Contenu de la décision

Date : 20190530


Dossier : T‑2145‑18

Référence : 2019 CF 763

[TRADUCTION FRANÇAISE CERTIFIÉE, NON RÉVISÉE]

Toronto (Ontario), le 30 mai 2019

En présence de monsieur le juge Diner

ENTRE :

R.J. POTOMSKI

demandeur

et

LE PROCUREUR GÉNÉRAL DU CANADA

défendeur

JUGEMENT ET MOTIFS

[1]  Le demandeur, M. Potomski, a déposé une requête, en date du 28 février 2019, devant la Cour. Pour les motifs énoncés ci‑dessous, la requête et la demande de contrôle judiciaire sous‑jacente sont rejetées.

I.  Contexte

[2]  La requête a été initialement déposée par écrit conformément à l’article 369 des Règles des Cours fédérales, DORS/98‑106 (les Règles), mais, en raison d’un certain flou dans les actes de procédure relatifs aux nombreuses instances tenues devant diverses tribunes pendant plusieurs années, dont font état les documents de la requête, ainsi que des demandes visant l’obtention de diverses réparations (comme il est expliqué en détail ci‑dessous), la requête en date du 28 février 2019 présentée en vertu de l’article 369 a fait place à une audience. Celle‑ci a eu lieu le 15 mai 2019 lors d’une séance spéciale de la Cour fédérale qui visait à faire en sorte que la Cour saisisse bien le contexte sous-jacent à la requête ainsi que le fondement de la réparation demandée.

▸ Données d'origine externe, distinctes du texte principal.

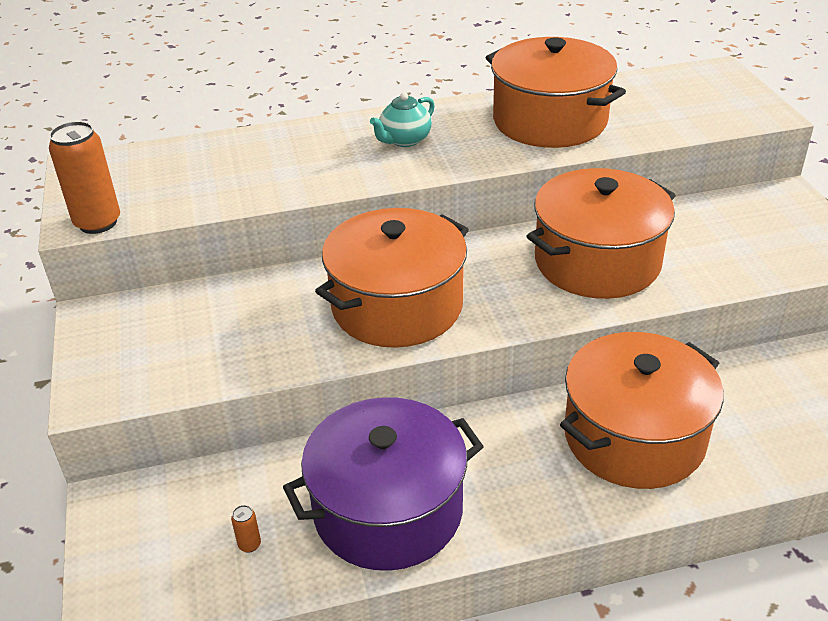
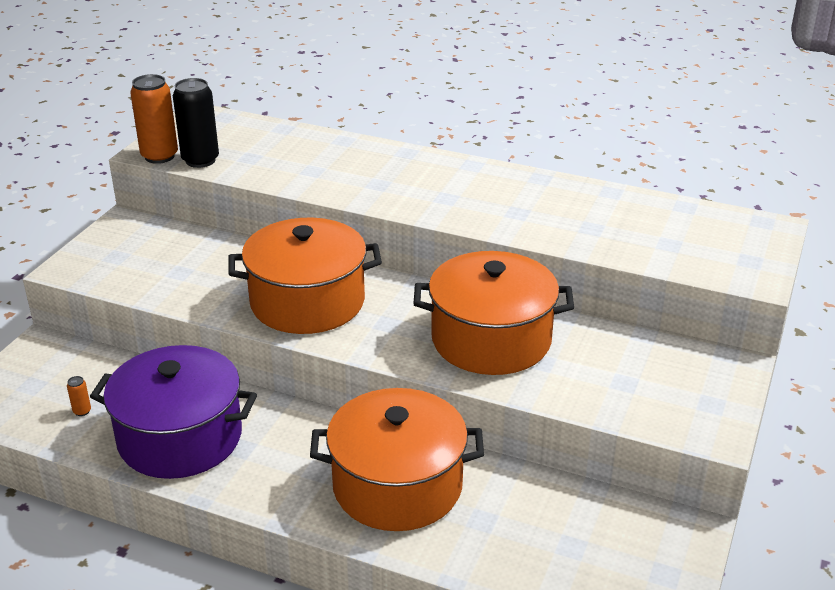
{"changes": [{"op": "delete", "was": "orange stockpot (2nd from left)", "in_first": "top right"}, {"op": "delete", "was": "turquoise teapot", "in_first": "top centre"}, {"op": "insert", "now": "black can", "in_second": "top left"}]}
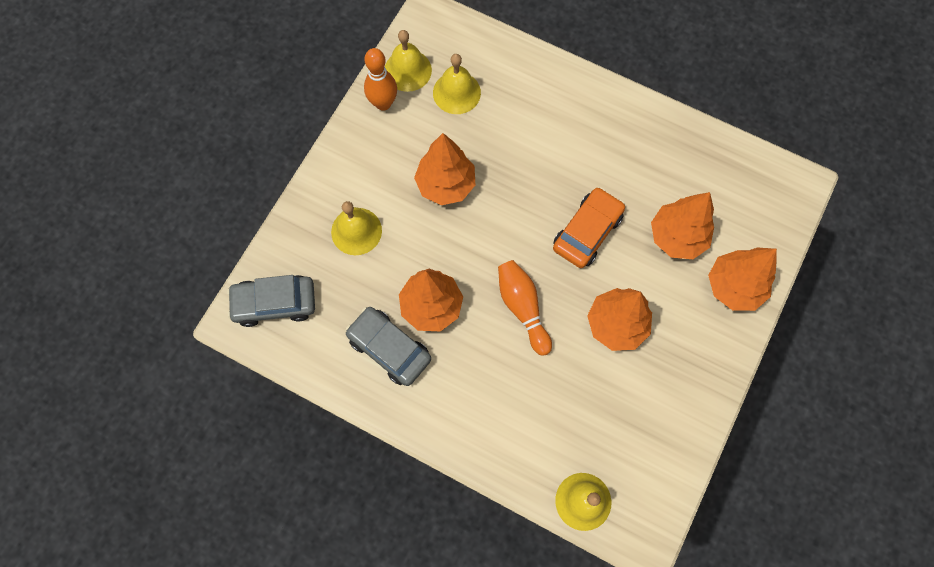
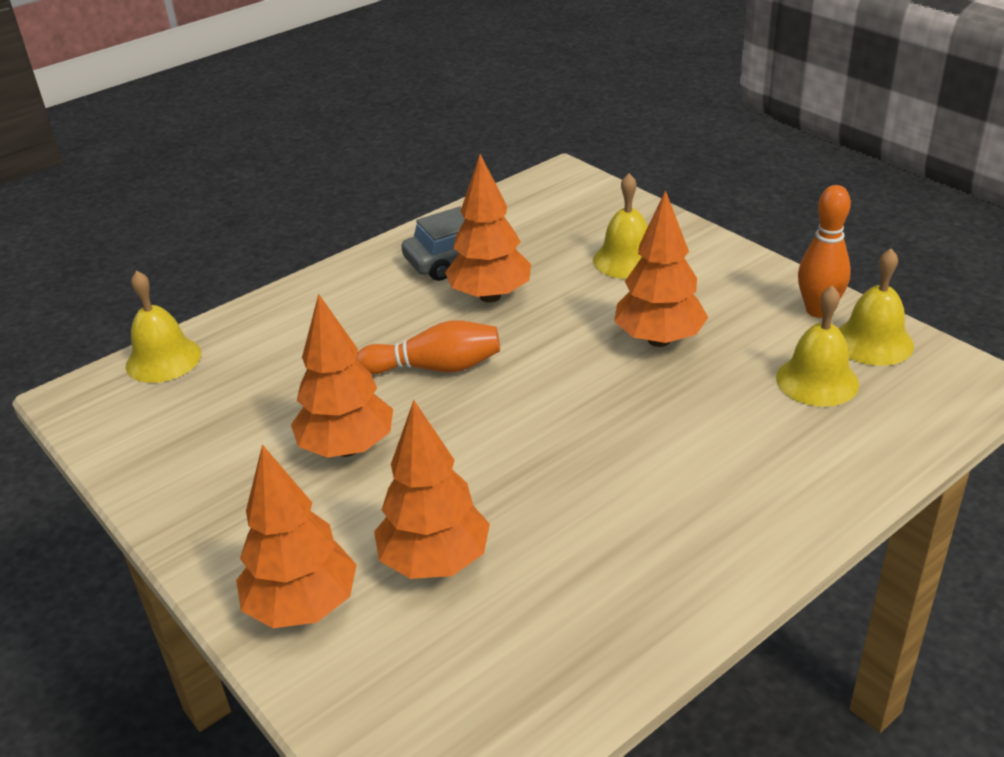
{"changes": [{"op": "delete", "was": "orange toy car", "in_first": "centre"}, {"op": "delete", "was": "gray toy car (1st from left)", "in_first": "middle left"}]}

[3]  Finalement, les parties ont été entendues à deux reprises. La première fois, le 15 mai 2019, un projet d’exposé des faits (le projet d’exposé) a été remis aux parties pour clarifier le contexte de la requête et la réparation demandée au regard de la nature, de la séquence et du dénouement des événements clés.

[4]  Le matin de l’audience, après avoir reçu le projet d’exposé, M. Potomski a informé la Cour qu’il n’aurait pas suffisamment de temps pour examiner et commenter adéquatement le projet d’exposé en raison de son envoi tardif.

[5]  Les parties ont été entendues dans le temps alloué pour la séance spéciale, au cours de laquelle j’ai accepté d’ajourner l’affaire jusqu’au 23 mai 2019 afin de donner à M. Potomski et à l’avocat du défendeur le temps de discuter du projet d’exposé. Les parties ont déclaré qu’elles tenteraient de s’entendre sur les faits. Elles ont toutefois été incapables de le faire. Le 17 mai 2019, M. Potomski a présenté un [traduction] « Sommaire des faits et des questions » dans lequel il expose sa version du contexte de l’affaire. L’avocat du défendeur a fourni sa réponse à la Cour dans une lettre datée du 21 mai 2019. Il y déclare qu’il ne pouvait pas souscrire au document de M. Potomski, mais qu’il était d’accord avec les faits énoncés dans le projet d’exposé de la Cour. Le 22 mai 2019, M. Potomski a présenté d’autres observations de nature procédurale.

[6]  Les cinq années qui ont précédé la requête qui nous occupe ont été constamment, et bien souvent inutilement, compliquées par une correspondance et des contestations procédurales incessantes de la part du demandeur. Dans la plupart des cas, il semblait y avoir des solutions simples, ainsi que de multiples occasions de fournir les renseignements et les documents élémentaires exigés par le gouvernement pour prouver l’admissibilité aux prestations de sécurité sociale qui font l’objet du litige. Le projet d’exposé visait à clarifier cet historique complexe. À défaut d’un tel exposé, voici le contexte factuel et procédural de la requête et de la demande, présenté de la façon la plus simple qu’il m’est possible de le faire.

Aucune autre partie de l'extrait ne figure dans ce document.